## ENTRIES SHOWN

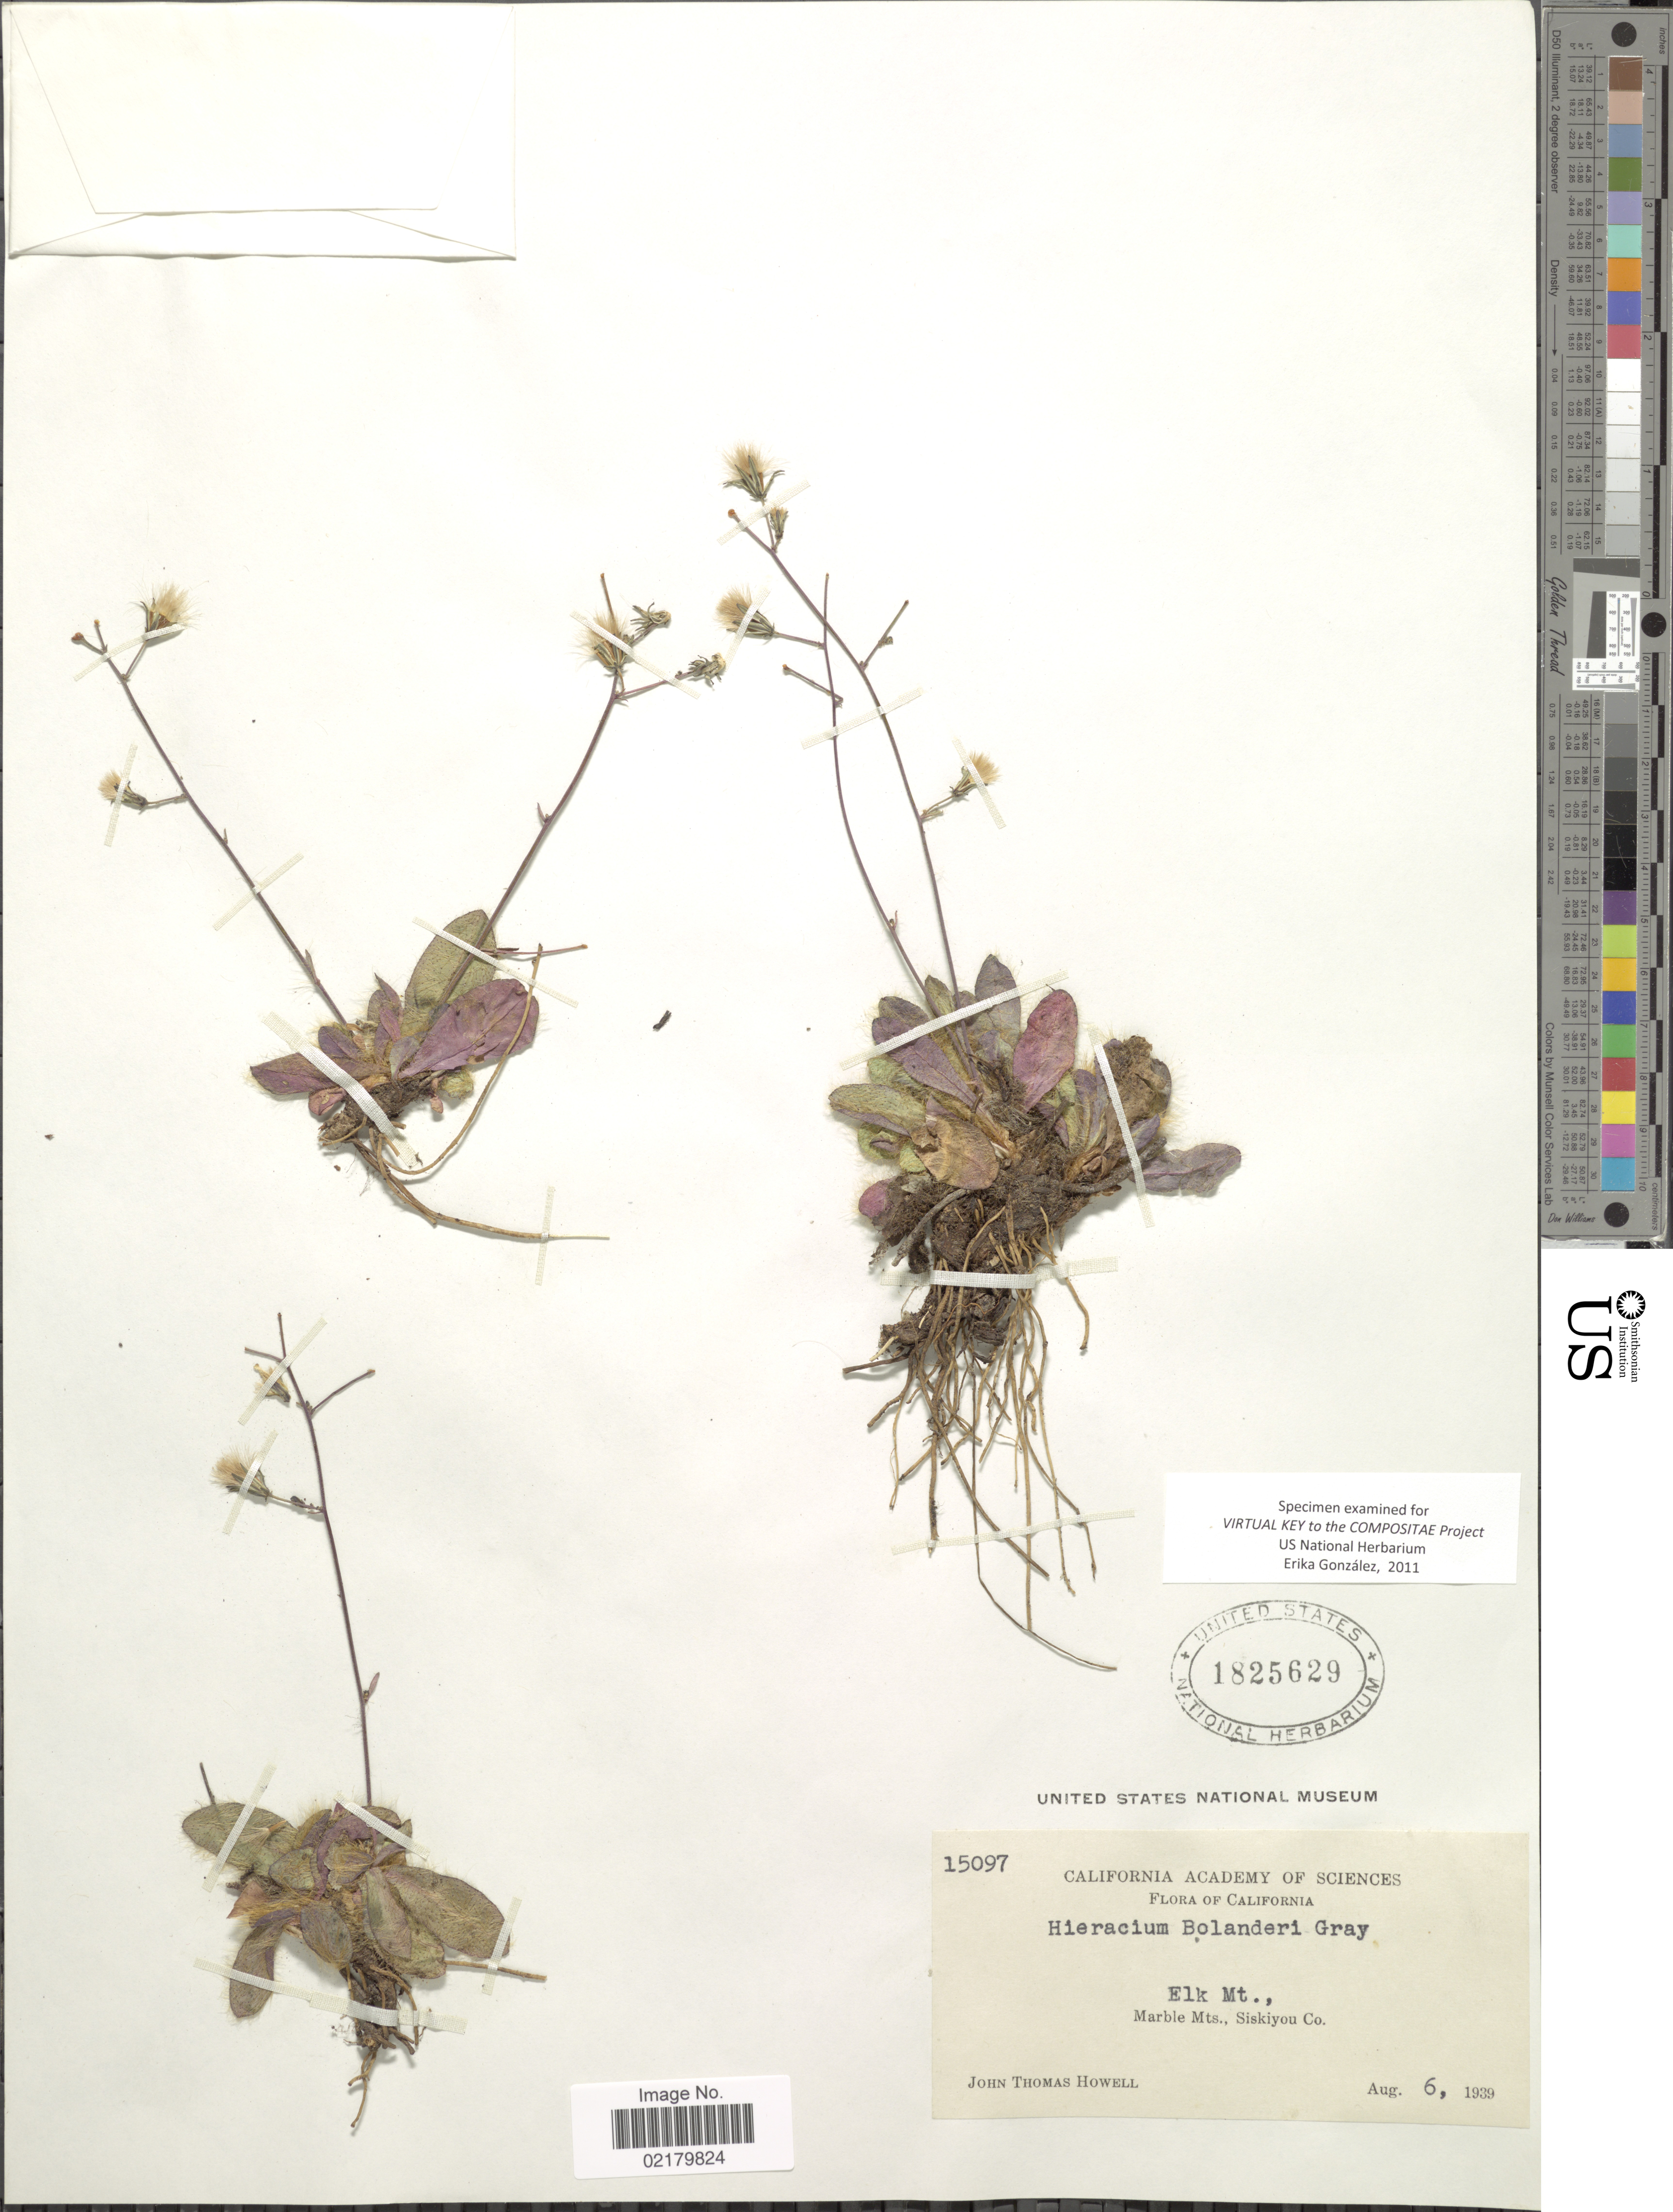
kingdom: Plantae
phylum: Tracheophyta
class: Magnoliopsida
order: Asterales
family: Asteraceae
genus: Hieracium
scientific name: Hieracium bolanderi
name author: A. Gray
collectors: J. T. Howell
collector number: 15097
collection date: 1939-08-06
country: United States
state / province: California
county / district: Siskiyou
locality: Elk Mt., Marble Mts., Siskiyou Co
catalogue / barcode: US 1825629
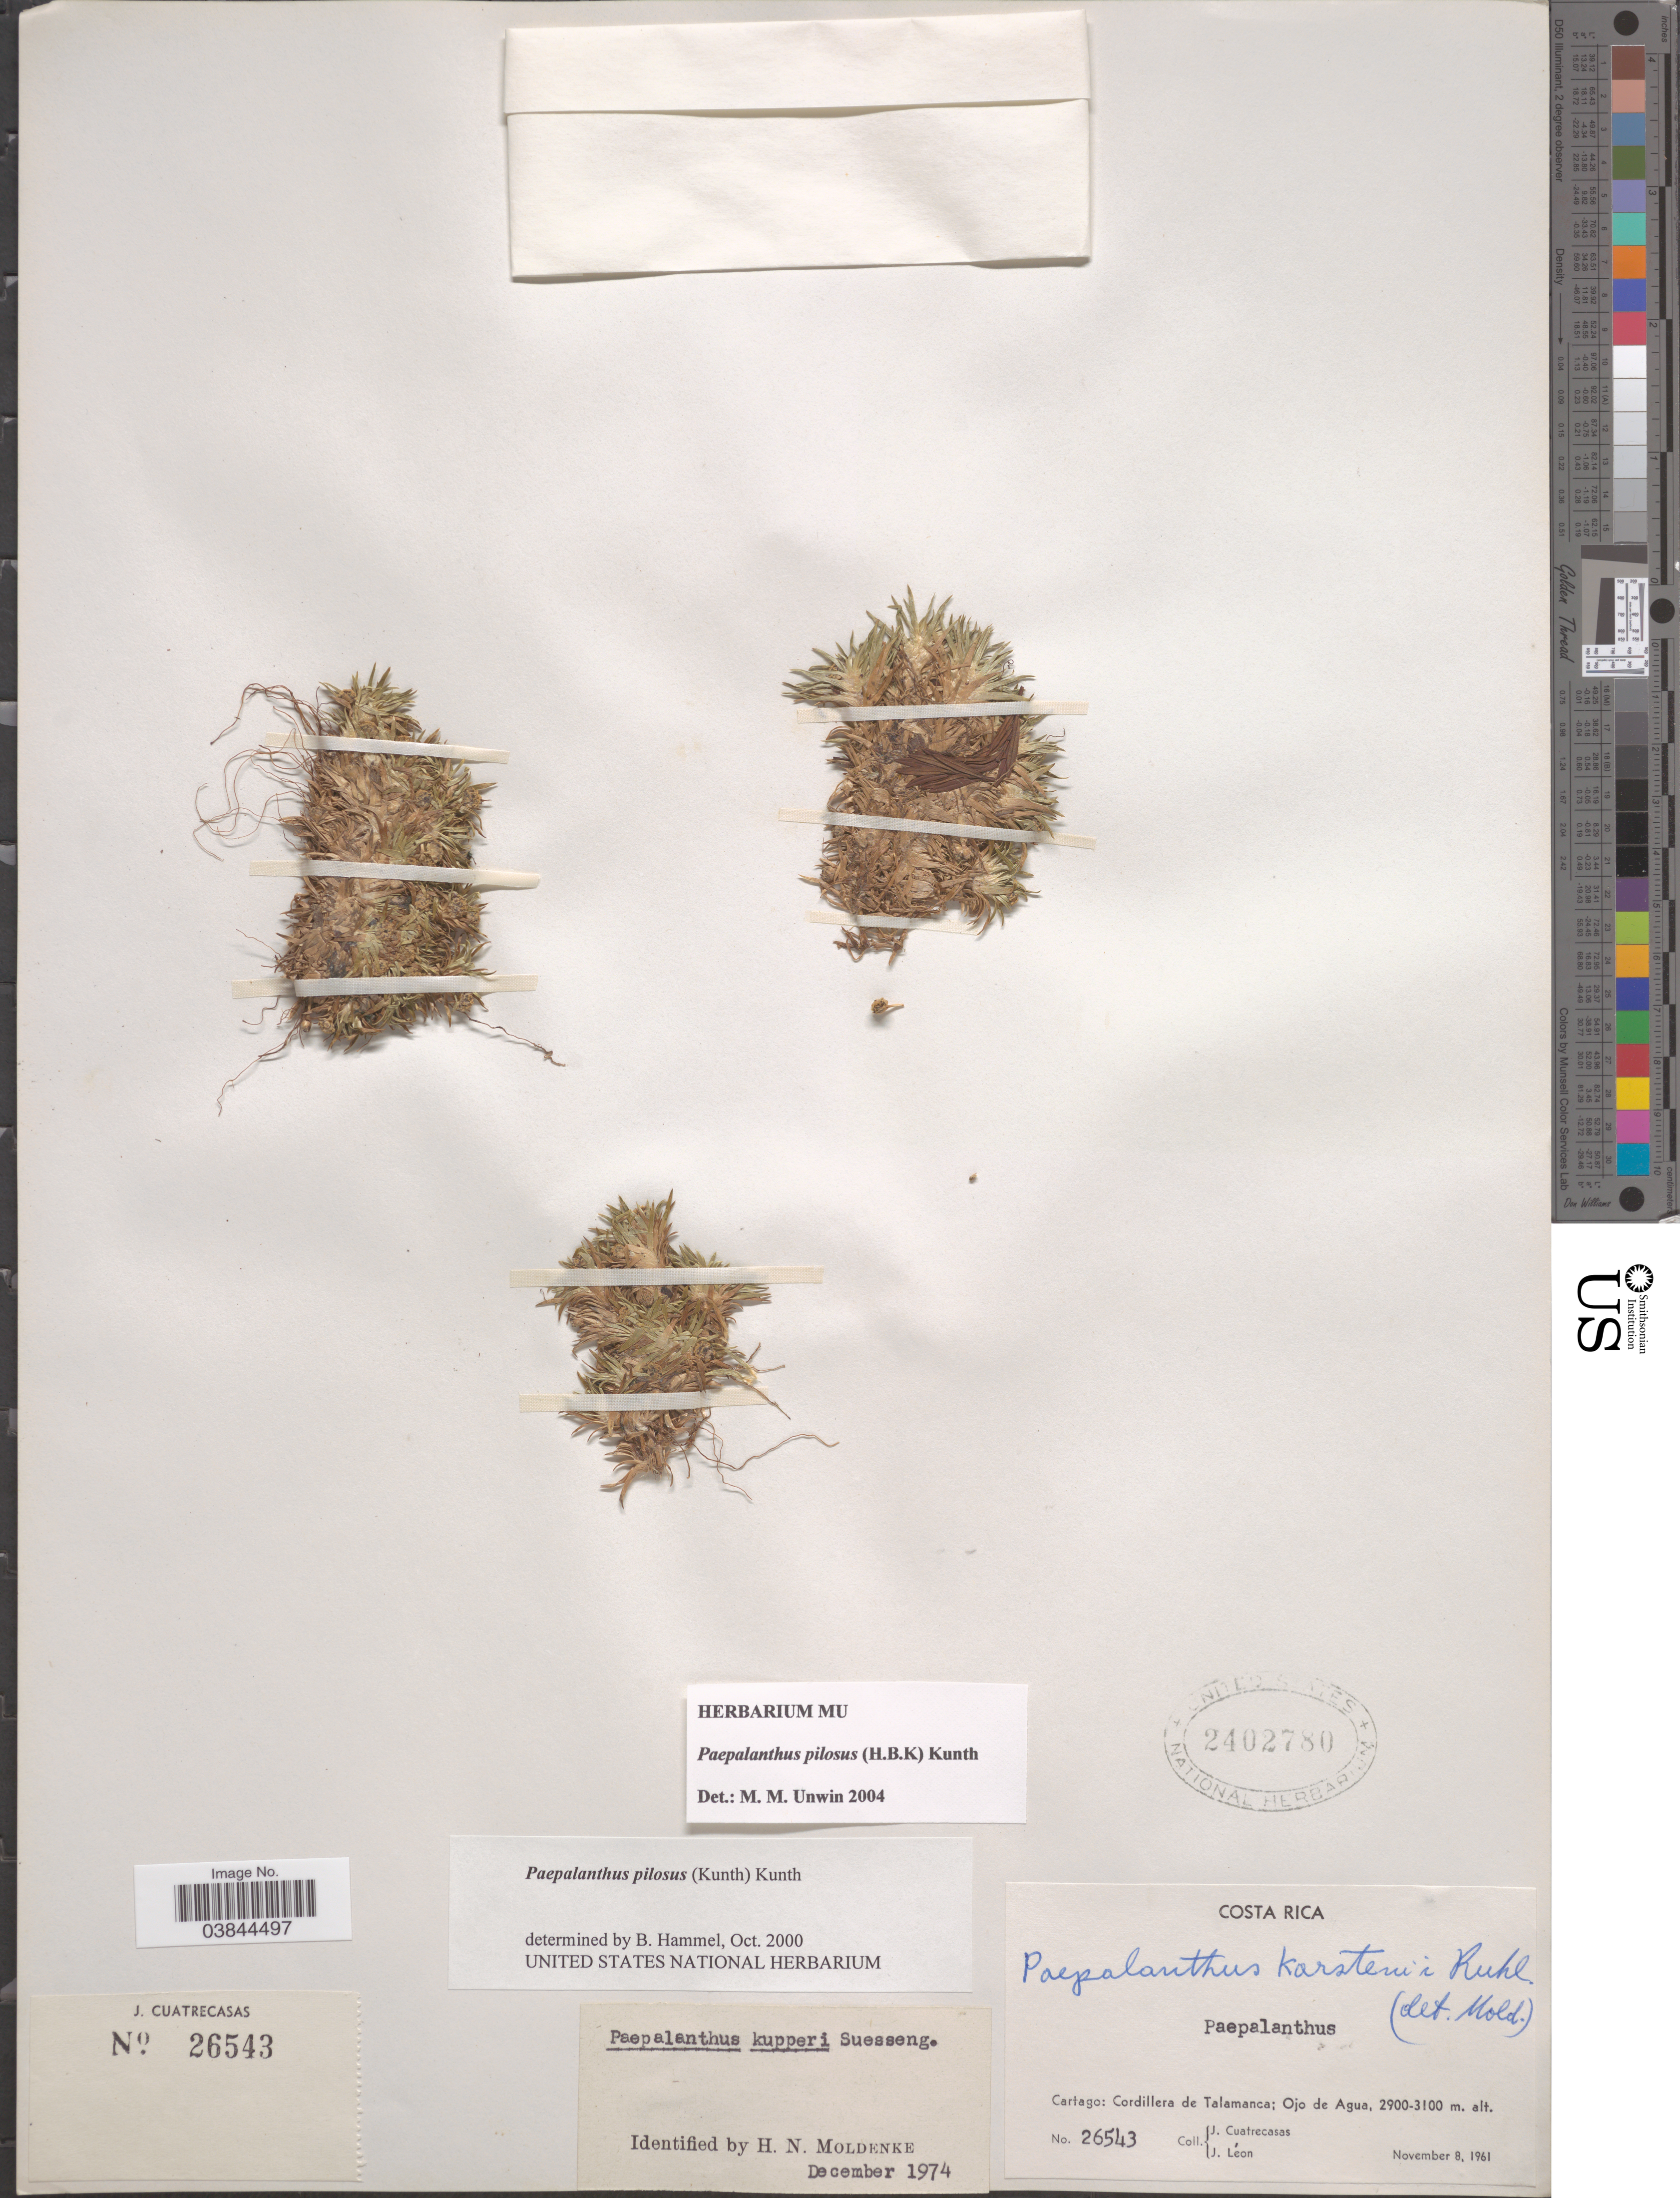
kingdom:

## WHAT YOU WILL DO
Print every line of the data above without any change, and leave out the pictures.

## PROBLEM SOLUTION
kingdom: Plantae
phylum: Tracheophyta
class: Magnoliopsida
order: Asterales
family: Asteraceae
genus: Hieracium
scientific name: Hieracium bolanderi
name author: A. Gray
collectors: J. T. Howell
collector number: 15097
collection date: 1939-08-06
country: United States
state / province: California
county / district: Siskiyou
locality: Elk Mt., Marble Mts., Siskiyou Co
catalogue / barcode: US 1825629
kingdom:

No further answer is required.